I have been lurking on this community for a while now and have really enjoyed the informational and instructional posts but a topic I don’t see come up very often is scaling and hoarding. Currently, I have a 20TB server which I am rapidly filling and most posts talking about expanding recommend simply buying larger drives and slotting them in to a single machine. This definitely is the easiest way to expand, but seems like it would get you to about 100TB before you cant reasonably do that anymore. So how do you set up 100TB+ networks with multiple servers?

My main concern is that currently all my services are dockerized on a single machine running Ubuntu, which works extremely well. It is space efficient with hardlinking and I can still seed back everything. From different posts I’ve read, it seems like as people scale they either give up on hardlinks and then eat up a lot of their storage with copying files or they eventually delete their seeds and just keep the content. Does the Arr suite and Qbit allow dynamically selecting servers based on available space? Or are there other ways to solve these issues with additional tools? How do you guys set up large systems and what recommendations would you make? Any advice is appreciated from hardware to software!

Also, huge shout out to Saik0 from this thread: https://lemmy.dbzer0.com/post/24219297 I learned a ton from his post, but it seemed like the tip of the iceberg!

  • dipper_retreat@lemmy.dbzer0.comOP
    link
    fedilink
    English
    arrow-up
    4
    ·
    24 hours ago

    Thanks for this fantastic write up, and your other response! I definitely learned a lot just looking up all the terms. Just a couple of questions if you have time.

    For your 16x bay boxes, are you running like old Optiplex or PowerEdge hardware or something else? I ask because these seem to be available in large supplies from surplus sites and Im curious if one is strictly better or easier to work with. Also, I’ve read that you should loosely match TB of storage to GB of RAM. The PowerEdge hardware has tons of DIMMs but old PCs don’t so curious if you’ve had to deal with that since zfs seems so well optimized.

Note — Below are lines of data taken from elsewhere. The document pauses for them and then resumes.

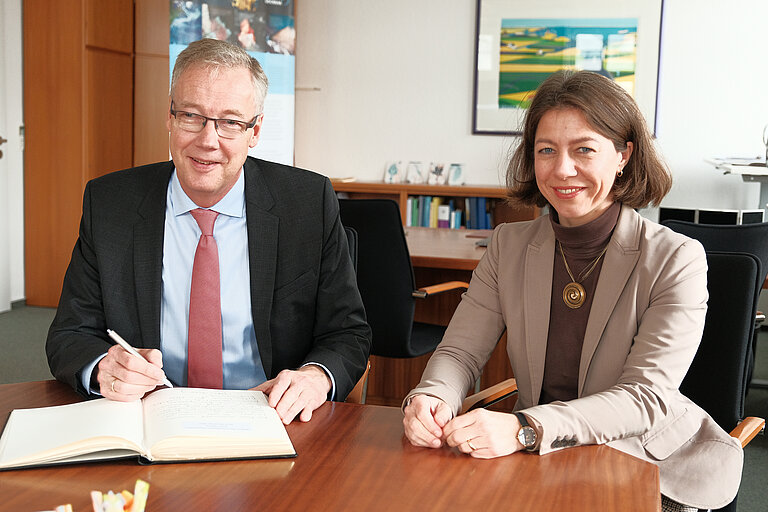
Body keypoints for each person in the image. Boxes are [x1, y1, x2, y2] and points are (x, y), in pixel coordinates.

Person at [402, 70, 742, 511]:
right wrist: (433, 396)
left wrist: (525, 428)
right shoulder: (508, 245)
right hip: (536, 460)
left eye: (584, 149)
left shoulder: (676, 258)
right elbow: (460, 353)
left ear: (623, 155)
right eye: (547, 151)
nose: (562, 169)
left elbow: (645, 398)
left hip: (643, 463)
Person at [46, 38, 371, 425]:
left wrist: (315, 378)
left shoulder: (306, 203)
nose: (207, 140)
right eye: (191, 115)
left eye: (230, 122)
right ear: (169, 117)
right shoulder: (110, 203)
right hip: (150, 418)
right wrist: (103, 368)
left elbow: (348, 332)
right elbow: (69, 333)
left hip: (271, 418)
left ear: (255, 131)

    For the split categories, ie. 2x for TV you mentioned, do you need to run two instances of Sonarr? Or do you just manually change the path when a single box gets full? Otherwise, how do you keep the two instances in sync?

    Lastly, I’ve done quite a bit of reading on OMV and Proxmox but I don’t actually use them yet. Do you recommend Proxmox with an OMV vm or just OMV baremetal?

    Thanks for taking the time!

    • tenchiken@lemmy.dbzer0.comM
      link
      fedilink
      English
      arrow-up
      2
      ·
      23 hours ago

      For my larger boxes, I only use SuperMicro. Most other vendors do weird shit to their back planes that make them incompatible or charge for licenses for their ipmi/drac/lightsout . Any reputable reseller of server gear will offer SuperMicro.

      The disk to ram ratio is niche, and I’ve almost never run into that outside of large data warehouse or database systems (not what we’re doing here). Most of my machines run nearly idle even serving files several active streams or 3gb/sec data moves on only 16gb RAM. I use CPU being maxed out as a good warning that one of my disks needs checking, since silvering or degraded in ZFS chews CPU.

      That said, hypervisors eat RAM. Whatever machine you might want to perform torrents, transcoding, etc, give that box RAM and either a good supported GPU or a recent Intel quicksync chip.

      For organizing over the arrays, I use raided SSD for the downloads, with the torrent client moving to the destination host for seeding on completion.

      Single instance of radarr and sonarr, instead I update the root folder for “new” content any time I need to point to a new machine. I just have to keep the current new media destination in sync between the Arr and the torrent client for that category.

      The Arr stacks have gotten really good lately with path management, you just need to ensure the mounts available to them are set correct.

      In the event I need to move content between 2x different boxes, I pause the seed and use rsync to duplicate the torrent files. Change path and recheck the torrent. Once that’s good I either nuke and reimport in the Arr, or lately I’ve been doing better naming convention on the hosts so I can use preserving hardlinks. Beware, this is pretty complex route unless you are very comfortable in Linux and rsync!

      I’m using OMV on bare metal personally. My proxmox doesn’t even have OMV, it’s on a mini PC for transcoding. I see no problem running OMV inside proxmox though. My baremetal boxes are dedicated for just NAS duties.

      For what it’s worth, keep tasks as minimal and simple as you can. Complexity where it’s not needed can be pain later. My nas machines are largely identical in base config, with only the machine name and storage pool name different.

      If you don’t need a full hypervisor, I’d skip it. Docker has gotten great in its abilities. The easiest docker box I have was just Ubuntu with DockGE. It keeps it’s configs in a reliable path so easy to backup your configs etc.